A question on net direct cash cost. So I see that if you were to update your guidance at Moa to spot prices for cobalt and sulfur, the costs come down quite a bit to $2. What would the cost at Ambatovy be -- rather, the guidance cost if you were to similarly update for current spot prices of cobalt and sulfur?

D
David V. Pathe
Chairman, President & CEO

Don, it's Dave. I don't have a sense of those sensitivities off the top of my head. I'm looking to see whether Andrew does or not. I mean, obviously, NDCC at Ambatovy is a function of production as well. But Andrew, do you have a feel for the sensitivities?

A
Andrew Snowden
Senior VP & CFO

Yes. Don, Andrew here. It will be around $0.50 per pound lower than the guidance we disclosed.

D
Don DeMarco
Associate

Okay. Perfect. So I see the midpoint's about $3.25, so we'd see that coming down to about $2.75.

WORK INSTRUCTIONS
1. In the transcript, reproduce the passage from "A question on" up to and including "guidance we disclosed.", substituting "estimates" for "sensitivities".
2. List every dollar amount that appears in the transcript.

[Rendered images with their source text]
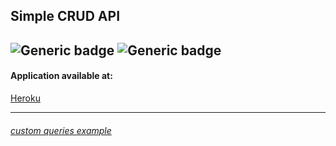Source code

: 
Simple CRUD API 
-----
![Generic badge](https://img.shields.io/badge/Flask_API-success.svg) ![Generic badge](https://img.shields.io/static/v1?label=powered_by&message=Python&color=orange?style=for-the-badge&logo=python&logoColor=cyan)
------
#### Application available at:
[Heroku](https://bookstx.herokuapp.com/books)

------
###### [custom queries example](https://bookstx.herokuapp.com/books?sort=x)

RESPONSES FOR EACH TASK
1.
A question on net direct cash cost. So I see that if you were to update your guidance at Moa to spot prices for cobalt and sulfur, the costs come down quite a bit to $2. What would the cost at Ambatovy be -- rather, the guidance cost if you were to similarly update for current spot prices of cobalt and sulfur?

D
David V. Pathe
Chairman, President & CEO

Don, it's Dave. I don't have a sense of those estimates off the top of my head. I'm looking to see whether Andrew does or not. I mean, obviously, NDCC at Ambatovy is a function of production as well. But Andrew, do you have a feel for the estimates?

A
Andrew Snowden
Senior VP & CFO

Yes. Don, Andrew here. It will be around $0.50 per pound lower than the guidance we disclosed.

2. $2, $0.50, $3.25, $2.75